# WHAT IS REQUIRED
With pictures excluded, repeat exactly the lines from the one containing "3: (243, 358, 19.19)" through the last line of the material below.

# THE RECORDS
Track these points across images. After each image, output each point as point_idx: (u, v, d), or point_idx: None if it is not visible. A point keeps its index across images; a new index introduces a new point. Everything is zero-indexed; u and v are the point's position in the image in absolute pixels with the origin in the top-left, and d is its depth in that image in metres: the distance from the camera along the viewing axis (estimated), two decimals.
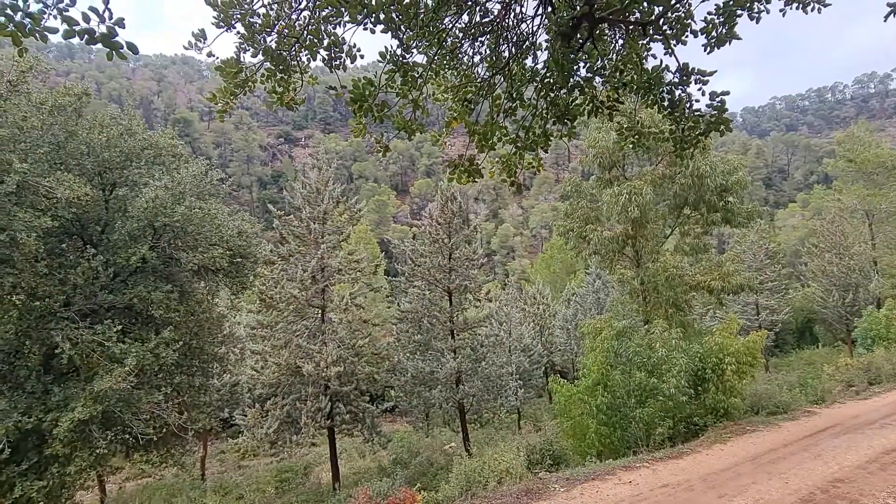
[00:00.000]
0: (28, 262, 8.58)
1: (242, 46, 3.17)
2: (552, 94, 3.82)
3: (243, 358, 19.19)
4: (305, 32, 3.19)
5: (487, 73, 4.03)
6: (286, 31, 3.17)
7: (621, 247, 19.42)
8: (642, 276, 18.63)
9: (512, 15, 3.75)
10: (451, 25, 3.63)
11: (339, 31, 3.30)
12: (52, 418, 8.53)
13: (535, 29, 3.74)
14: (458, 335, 21.19)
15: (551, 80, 3.75)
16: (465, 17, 3.69)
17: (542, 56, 3.99)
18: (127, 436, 9.48)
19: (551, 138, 4.12)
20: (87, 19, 2.23)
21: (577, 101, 3.82)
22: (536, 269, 61.33)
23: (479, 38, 3.84)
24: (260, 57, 3.20)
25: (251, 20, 3.03)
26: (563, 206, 22.12)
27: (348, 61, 3.48)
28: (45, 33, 2.26)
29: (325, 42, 3.29)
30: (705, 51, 3.55)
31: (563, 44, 3.19)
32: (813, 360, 33.58)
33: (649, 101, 3.67)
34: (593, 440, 13.41)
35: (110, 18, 2.26)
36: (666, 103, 3.66)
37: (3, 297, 8.80)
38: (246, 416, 19.75)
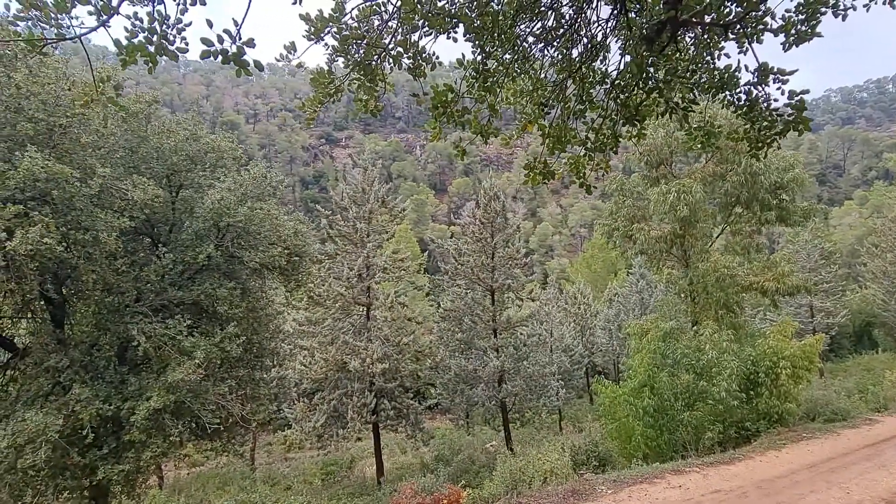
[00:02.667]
0: (107, 260, 9.25)
1: (332, 57, 3.39)
2: (623, 96, 3.88)
3: (292, 353, 19.84)
4: (392, 43, 3.38)
5: (559, 77, 4.12)
6: (374, 42, 3.35)
7: (669, 246, 19.00)
8: (691, 276, 18.19)
9: (583, 16, 3.82)
10: (526, 32, 3.75)
11: (422, 40, 3.48)
12: (129, 406, 9.16)
13: (606, 32, 3.81)
14: (500, 334, 21.22)
15: (622, 83, 3.82)
16: (539, 24, 3.80)
17: (612, 58, 4.06)
18: (194, 425, 10.08)
19: (620, 139, 4.18)
20: (220, 40, 2.46)
21: (647, 102, 3.87)
22: (577, 269, 60.50)
23: (552, 43, 3.93)
24: (349, 67, 3.40)
25: (344, 33, 3.22)
26: (607, 205, 21.80)
27: (428, 68, 3.66)
28: (177, 53, 2.52)
29: (411, 52, 3.48)
30: (784, 48, 3.54)
31: (647, 48, 3.25)
32: (872, 365, 31.94)
33: (724, 101, 3.68)
34: (639, 443, 13.21)
35: (240, 39, 2.48)
36: (742, 103, 3.67)
37: (85, 291, 9.51)
38: (293, 409, 20.39)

# SOLUTION
3: (243, 358, 19.19)
4: (305, 32, 3.19)
5: (487, 73, 4.03)
6: (286, 31, 3.17)
7: (621, 247, 19.42)
8: (642, 276, 18.63)
9: (512, 15, 3.75)
10: (451, 25, 3.63)
11: (339, 31, 3.30)
12: (52, 418, 8.53)
13: (535, 29, 3.74)
14: (458, 335, 21.19)
15: (551, 80, 3.75)
16: (465, 17, 3.69)
17: (542, 56, 3.99)
18: (127, 436, 9.48)
19: (551, 138, 4.12)
20: (87, 19, 2.23)
21: (577, 101, 3.82)
22: (536, 269, 61.33)
23: (479, 38, 3.84)
24: (260, 57, 3.20)
25: (251, 20, 3.03)
26: (563, 206, 22.12)
27: (348, 61, 3.48)
28: (45, 33, 2.26)
29: (325, 42, 3.29)
30: (705, 51, 3.55)
31: (563, 44, 3.19)
32: (813, 360, 33.58)
33: (649, 101, 3.67)
34: (593, 440, 13.41)
35: (110, 18, 2.26)
36: (666, 103, 3.66)
37: (3, 297, 8.80)
38: (246, 416, 19.75)
[00:02.667]
0: (107, 260, 9.25)
1: (332, 57, 3.39)
2: (623, 96, 3.88)
3: (292, 353, 19.84)
4: (392, 43, 3.38)
5: (559, 77, 4.12)
6: (374, 42, 3.35)
7: (669, 246, 19.00)
8: (691, 276, 18.19)
9: (583, 16, 3.82)
10: (526, 32, 3.75)
11: (422, 40, 3.48)
12: (129, 406, 9.16)
13: (606, 32, 3.81)
14: (500, 334, 21.22)
15: (622, 83, 3.82)
16: (539, 24, 3.80)
17: (612, 58, 4.06)
18: (194, 425, 10.08)
19: (620, 139, 4.18)
20: (220, 40, 2.46)
21: (647, 102, 3.87)
22: (577, 269, 60.50)
23: (552, 43, 3.93)
24: (349, 67, 3.40)
25: (344, 33, 3.22)
26: (607, 205, 21.80)
27: (428, 68, 3.66)
28: (177, 53, 2.52)
29: (411, 52, 3.48)
30: (784, 48, 3.54)
31: (647, 48, 3.25)
32: (872, 365, 31.94)
33: (724, 101, 3.68)
34: (639, 443, 13.21)
35: (240, 39, 2.48)
36: (742, 103, 3.67)
37: (85, 291, 9.51)
38: (293, 409, 20.39)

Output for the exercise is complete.